What do you prefer to remove the cosmoline?
Should I drain the existing oil before running break in?
Any recommendation for ISO 32 and ISO 68 oil?
Any local places that sell those oils (trying to cut down on shipping cost)?


----------



## Jim F (Jan 27, 2021)

1)Mineral spirits or WD-40
2) break it in first.
3) as long as it meets the spec.
4) TSC, NAPA, etc., carries 5 gal pails.


----------



## spartan2381 (Jan 27, 2021)

Jim F said:


> 1)Mineral spirits or WD-40
> 2) break it in first.
> 3) as long as it meets the spec.
> 4) TSC, NAPA, etc., carries 5 gal pails.



Exactly what I wanted to know. Didn't even think about TSC as a source.

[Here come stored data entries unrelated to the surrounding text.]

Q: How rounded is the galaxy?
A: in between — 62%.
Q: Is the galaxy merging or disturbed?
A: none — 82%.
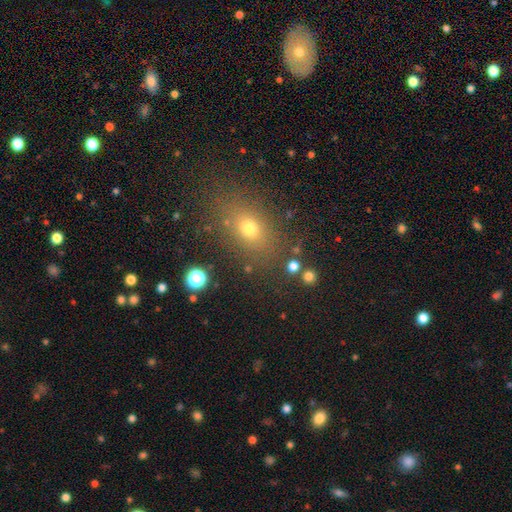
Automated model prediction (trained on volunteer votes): smooth_or_featured: smooth (p=0.62) [alt: star or artifact p=0.26]
how_rounded: in between (p=0.64) [alt: round p=0.32]
merging: none (p=0.83) [alt: minor disturbance p=0.10]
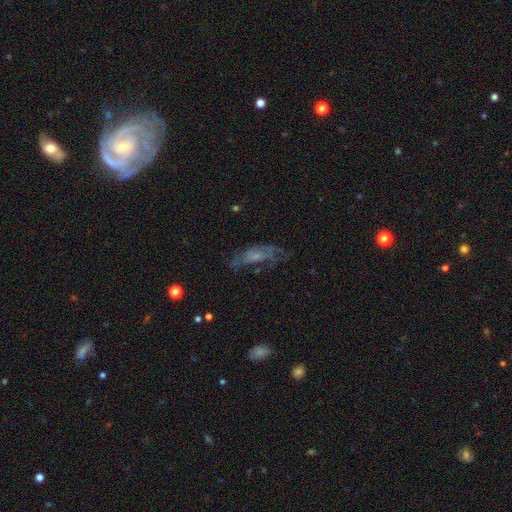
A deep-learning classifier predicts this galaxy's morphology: Smooth or featured? featured or disk (54%)
Edge-on disk? no (84%)
Merging? none (47%)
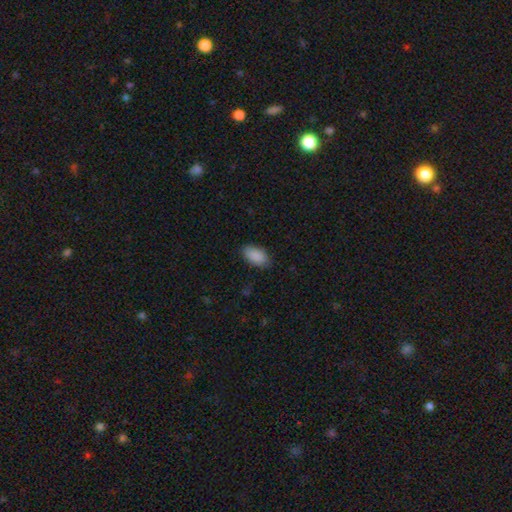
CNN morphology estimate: This appears to be a smooth galaxy with no disk features (90%) that is in between round and cigar-shaped (94%). Merging: none (84%).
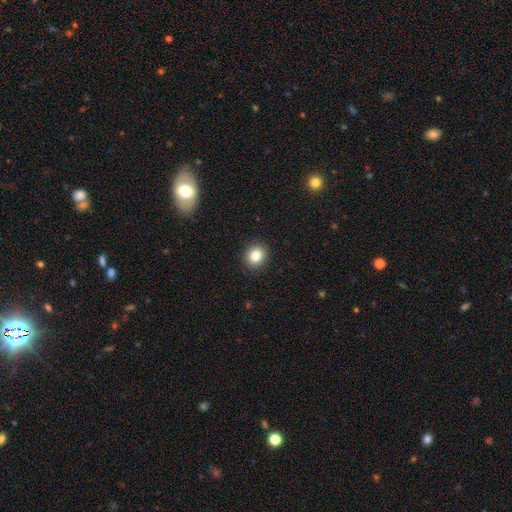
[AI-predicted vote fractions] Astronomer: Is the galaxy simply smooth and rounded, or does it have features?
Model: smooth — 84%.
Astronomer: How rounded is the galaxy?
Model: round — 76%.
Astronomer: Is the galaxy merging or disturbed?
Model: none — 91%.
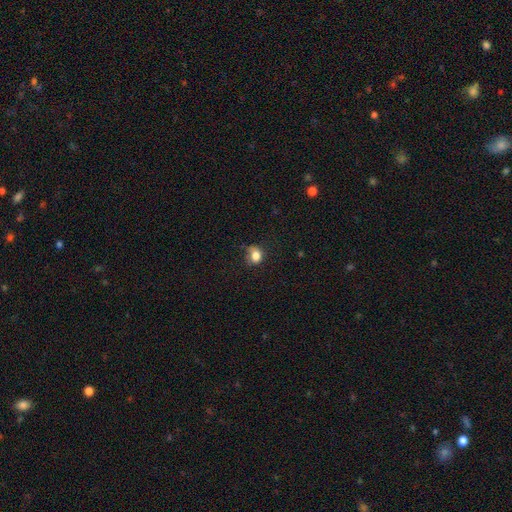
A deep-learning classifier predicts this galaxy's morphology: Q: Smooth or featured?
A: smooth (81%); runner-up: star or artifact (11%)
Q: How rounded?
A: round (57%); runner-up: in between (42%)
Q: Merging?
A: none (55%); runner-up: minor disturbance (30%)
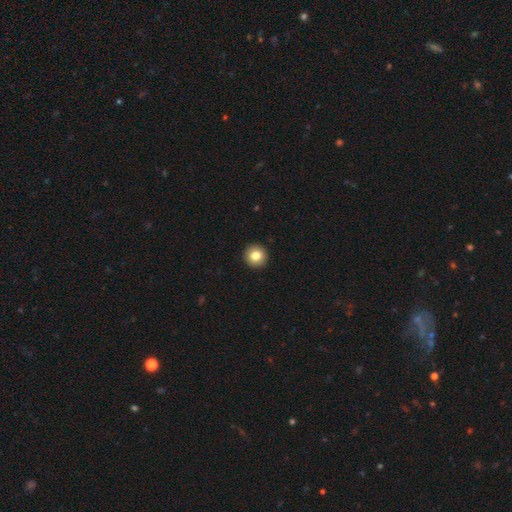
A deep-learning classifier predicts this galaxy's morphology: Smooth or featured?
  - smooth: 81% *
  - star or artifact: 10%
  - featured or disk: 9%
How rounded?
  - round: 95% *
  - in between: 4%
  - cigar-shaped: 1%
Merging?
  - none: 94% *
  - minor disturbance: 4%
  - major disturbance: 1%
  - merger: 1%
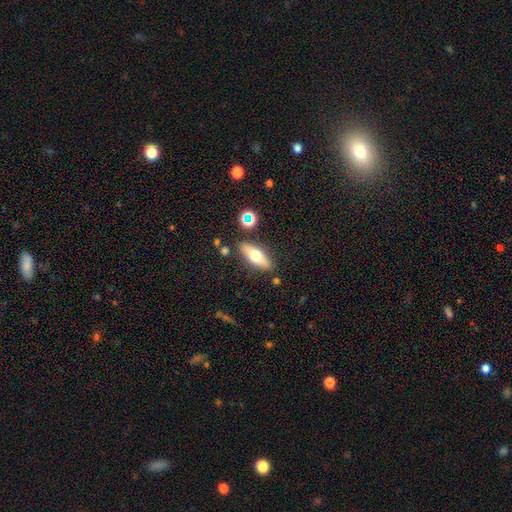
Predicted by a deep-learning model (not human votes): Smooth or featured? smooth (55%)
How rounded? in between (66%)
Merging? none (84%)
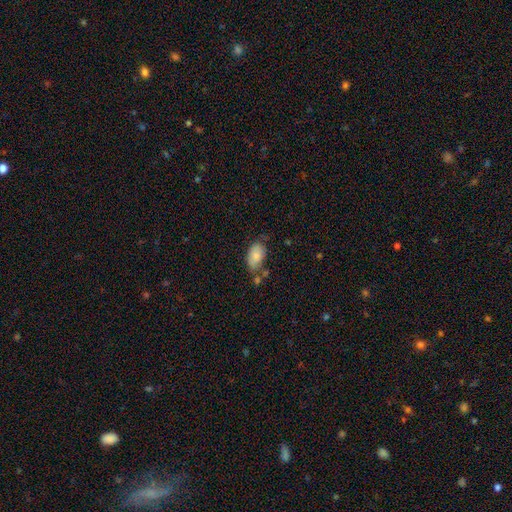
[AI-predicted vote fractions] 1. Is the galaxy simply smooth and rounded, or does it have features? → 81% smooth, 12% featured or disk, 7% star or artifact.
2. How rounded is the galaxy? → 93% in between, 6% round, 2% cigar-shaped.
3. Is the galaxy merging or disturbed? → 55% none, 26% minor disturbance, 12% merger, 7% major disturbance.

Are you guys still putting in magnets to catch metallic particles? I think I saw in a old thread that it was a recommendation.


----------



## Jim F (Jan 27, 2021)

I have a SB9 that is 73 years old, it does not hold oil......
I have seen where people did put drain extensions in and put magnets at the sump.


----------



## Mitch Alsup (Jan 27, 2021)

[*]What do you prefer to remove the cosmoline? WD-4 buy it in gallon form

[*]Should I drain the existing oil before running break in? Mine came dry

[*]Any recommendation for ISO 32 and ISO 68 oil? G4003G is ISO32--but in general I use ISO 32 for the driven sections, and ISO 68 for the ways (both lathe and mill)

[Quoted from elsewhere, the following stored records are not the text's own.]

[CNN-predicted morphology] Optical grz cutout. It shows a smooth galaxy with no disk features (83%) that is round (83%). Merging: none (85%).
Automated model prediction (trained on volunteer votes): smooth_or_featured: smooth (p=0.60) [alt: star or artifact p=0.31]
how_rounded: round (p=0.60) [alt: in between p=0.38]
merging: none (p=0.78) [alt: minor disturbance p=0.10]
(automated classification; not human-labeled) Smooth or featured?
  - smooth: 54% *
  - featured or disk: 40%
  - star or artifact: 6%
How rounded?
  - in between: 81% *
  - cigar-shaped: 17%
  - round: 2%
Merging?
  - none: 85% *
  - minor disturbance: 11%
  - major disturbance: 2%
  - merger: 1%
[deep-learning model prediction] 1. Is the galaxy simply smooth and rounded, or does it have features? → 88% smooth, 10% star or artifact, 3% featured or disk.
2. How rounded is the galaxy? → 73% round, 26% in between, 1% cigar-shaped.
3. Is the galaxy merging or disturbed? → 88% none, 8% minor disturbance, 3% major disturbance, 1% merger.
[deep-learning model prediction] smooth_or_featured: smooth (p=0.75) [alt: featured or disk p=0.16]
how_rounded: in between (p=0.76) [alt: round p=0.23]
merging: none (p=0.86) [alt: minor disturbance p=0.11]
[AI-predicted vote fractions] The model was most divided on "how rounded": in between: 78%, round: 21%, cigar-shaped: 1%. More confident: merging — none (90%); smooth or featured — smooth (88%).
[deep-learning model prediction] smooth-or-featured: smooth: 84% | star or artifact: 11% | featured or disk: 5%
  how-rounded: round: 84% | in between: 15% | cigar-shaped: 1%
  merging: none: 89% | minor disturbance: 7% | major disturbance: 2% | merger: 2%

[*]Any local places that sell those oils (trying to cut down on shipping cost)? Tractor Supply Stores.


----------



## spartan2381 (Jan 27, 2021)

Mitch Alsup said:


> [*]What do you prefer to remove the cosmoline? WD-4 buy it in gallon form
> 
> [*]Should I drain the existing oil before running break in? Mine came dry
> 
> ...


Thank you. Tractor Supply and WD-40 seems the way to go.


----------



## matthewsx (Jan 27, 2021)

This is what I use in mine.






						VP Racing Fuels J20A Plus Utility Tractor Fluid 5 gal., VP2040014 at Tractor Supply Co.
					

Buy Great Customer Service VP Racing Fuels J20A Plus Utility Tractor Fluid 5 gal., VP2040014 in the Hydraulic Fluids category at Tractor Su




					www.tractorsupply.com


----------



## spartan2381 (Jan 28, 2021)

matthewsx said:


> This is what I use in mine.
> 
> 
> 
> ...


I'll grab that from my local TSC for use in everything but the headstock.
I'll also grab some Mobil DTE 24, Hydraulic, ISO 32 for the headstock, only need 2.3 qt according to the manual.


----------



## derfatdutchman (Jan 28, 2021)

I used simple green and wd-40 to remove the cosomline

In my G4003G I use Non-Detergent 10W (ISO32) from Tractor Supply in the head stock and ISO 68 hydraulic oil from Tractor Supply. 

Mobile Vectra 2 for the ways.


----------